= Ibn al-A'lam =

Arab astronomer and astrologer

'Alī ibn al-Ḥusayn Abū l-Qasim al-'Alawi Ashraf al-Sharif al-Husayni, (ابن الأعلم الشريف الحسيني), (died in Baghdad, 985), was a 10th-century Islamic astronomer and astrologer.

Little is known about Ibn al-A'lam's life, and his birth date has not been established by historians. He seems to have been one of the most prominent astronomers of the 10th century, demonstrated by the impact he had on Islamic and Byzantine astronomy. He appears to have been active in Baghdad, working under the patronage of its Buyid ruler, 'Adud al-Dawla (978–983). His Nisba "al-Alawi al-Sharif" indicates that he was a Sharif and a descendant of Ja’far al-Tayyar.

Ibn al-A'lam's main work, a zīj, also known as "al-Zīj al-Sharīfi" or "al-Zīj al-Baghdādi", was named after his patron al-Zīj al-'Aḍudī. The work is lost, but scholars have been able to reconstruct most of it from Arabic, Persian, and Greek sources.

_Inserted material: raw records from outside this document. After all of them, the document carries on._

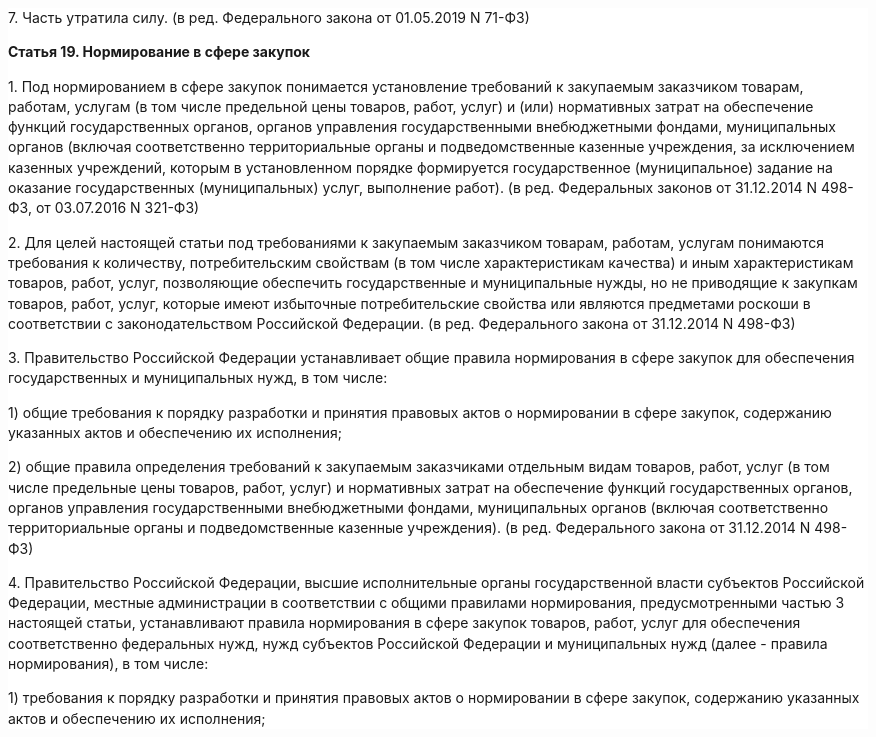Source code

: 7\. Часть утратила силу. (в ред. Федерального закона от 01.05.2019 N
71-ФЗ)

**Статья 19. Нормирование в сфере закупок**

1\. Под нормированием в сфере закупок понимается установление требований
к закупаемым заказчиком товарам, работам, услугам (в том числе
предельной цены товаров, работ, услуг) и (или) нормативных затрат на
обеспечение функций государственных органов, органов управления
государственными внебюджетными фондами, муниципальных органов (включая
соответственно территориальные органы и подведомственные казенные
учреждения, за исключением казенных учреждений, которым в установленном
порядке формируется государственное (муниципальное) задание на оказание
государственных (муниципальных) услуг, выполнение работ). (в ред.
Федеральных законов от 31.12.2014 N
498-ФЗ,
от 03.07.2016 N
321-ФЗ)

2\. Для целей настоящей статьи под требованиями к закупаемым заказчиком
товарам, работам, услугам понимаются требования к количеству,
потребительским свойствам (в том числе характеристикам качества) и иным
характеристикам товаров, работ, услуг, позволяющие обеспечить
государственные и муниципальные нужды, но не приводящие к закупкам
товаров, работ, услуг, которые имеют избыточные потребительские свойства
или являются предметами роскоши в соответствии с законодательством
Российской Федерации. (в ред. Федерального закона от 31.12.2014 N
498-ФЗ)

3\. Правительство Российской Федерации устанавливает общие правила
нормирования в сфере закупок для обеспечения государственных и
муниципальных нужд, в том числе:

1\) общие требования к порядку разработки и принятия правовых актов о
нормировании в сфере закупок, содержанию указанных актов и обеспечению
их исполнения;

2\) общие правила определения требований к закупаемым заказчиками
отдельным видам товаров, работ, услуг (в том числе предельные цены
товаров, работ, услуг) и нормативных затрат на обеспечение функций
государственных органов, органов управления государственными
внебюджетными фондами, муниципальных органов (включая соответственно
территориальные органы и подведомственные казенные учреждения). (в ред.
Федерального закона от 31.12.2014 N
498-ФЗ)

4\. Правительство Российской Федерации, высшие исполнительные органы
государственной власти субъектов Российской Федерации, местные
администрации в соответствии с общими правилами нормирования,
предусмотренными частью 3 настоящей статьи, устанавливают правила
нормирования в сфере закупок товаров, работ, услуг для обеспечения
соответственно федеральных нужд, нужд субъектов Российской Федерации и
муниципальных нужд (далее - правила нормирования), в том числе:

1\) требования к порядку разработки и принятия правовых актов о
нормировании в сфере закупок, содержанию указанных актов и обеспечению
их исполнения;
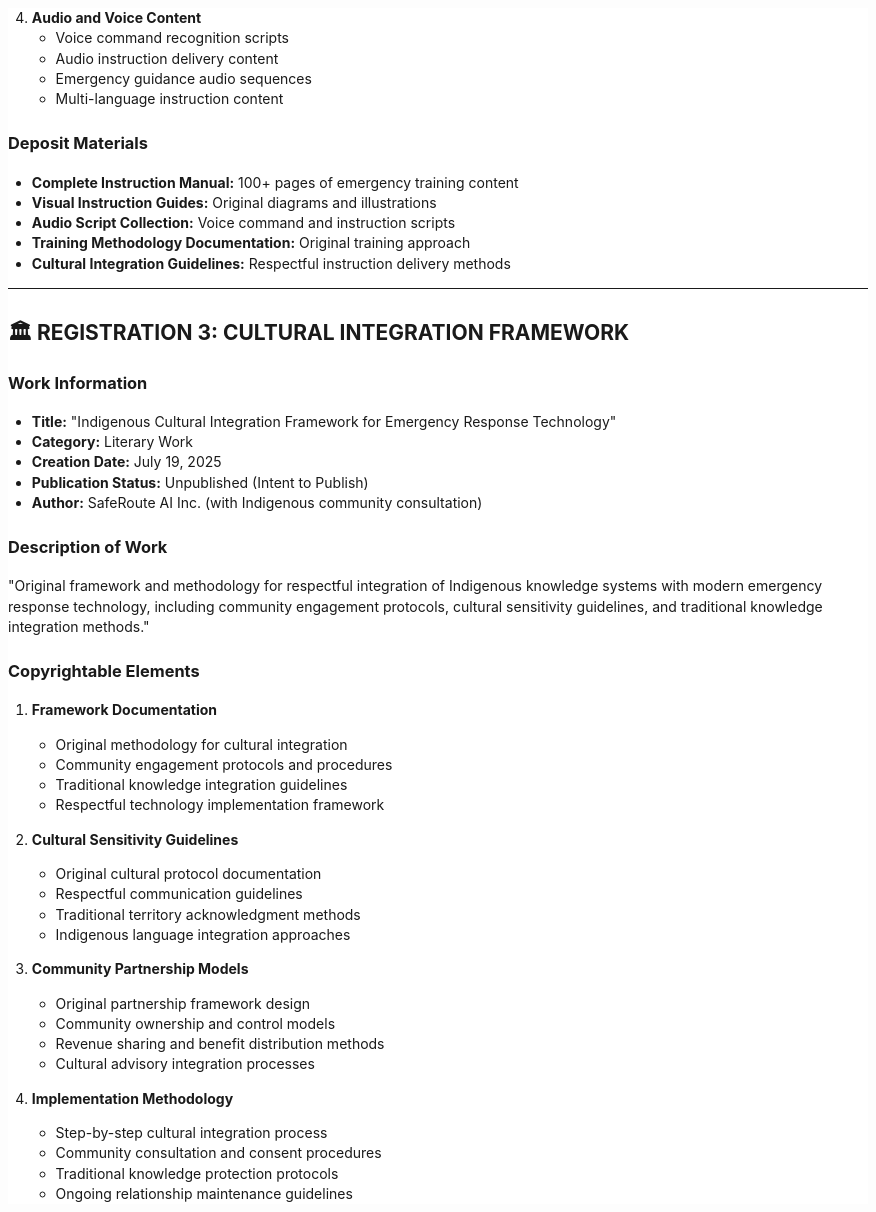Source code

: 4. **Audio and Voice Content**
   - Voice command recognition scripts
   - Audio instruction delivery content
   - Emergency guidance audio sequences
   - Multi-language instruction content

### **Deposit Materials**
- **Complete Instruction Manual:** 100+ pages of emergency training content
- **Visual Instruction Guides:** Original diagrams and illustrations
- **Audio Script Collection:** Voice command and instruction scripts
- **Training Methodology Documentation:** Original training approach
- **Cultural Integration Guidelines:** Respectful instruction delivery methods

---

## 🏛️ REGISTRATION 3: CULTURAL INTEGRATION FRAMEWORK

### **Work Information**
- **Title:** "Indigenous Cultural Integration Framework for Emergency Response Technology"
- **Category:** Literary Work
- **Creation Date:** July 19, 2025
- **Publication Status:** Unpublished (Intent to Publish)
- **Author:** SafeRoute AI Inc. (with Indigenous community consultation)

### **Description of Work**
"Original framework and methodology for respectful integration of Indigenous knowledge systems with modern emergency response technology, including community engagement protocols, cultural sensitivity guidelines, and traditional knowledge integration methods."

### **Copyrightable Elements**
1. **Framework Documentation**
   - Original methodology for cultural integration
   - Community engagement protocols and procedures
   - Traditional knowledge integration guidelines
   - Respectful technology implementation framework

2. **Cultural Sensitivity Guidelines**
   - Original cultural protocol documentation
   - Respectful communication guidelines
   - Traditional territory acknowledgment methods
   - Indigenous language integration approaches

3. **Community Partnership Models**
   - Original partnership framework design
   - Community ownership and control models
   - Revenue sharing and benefit distribution methods
   - Cultural advisory integration processes

4. **Implementation Methodology**
   - Step-by-step cultural integration process
   - Community consultation and consent procedures
   - Traditional knowledge protection protocols
   - Ongoing relationship maintenance guidelines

Ibn Yunus, the renowned 10th century Egyptian astronomer, was a contemporary to Ibn al-A'lam, whose work he praised and cited. After Ibn al-A'lam's death in 985, his influence remained for at least three centuries, as evidenced by the tables of the Maragheh observatory which were largely based on his work and that of the Egyptian astronomer Ibn Yunus.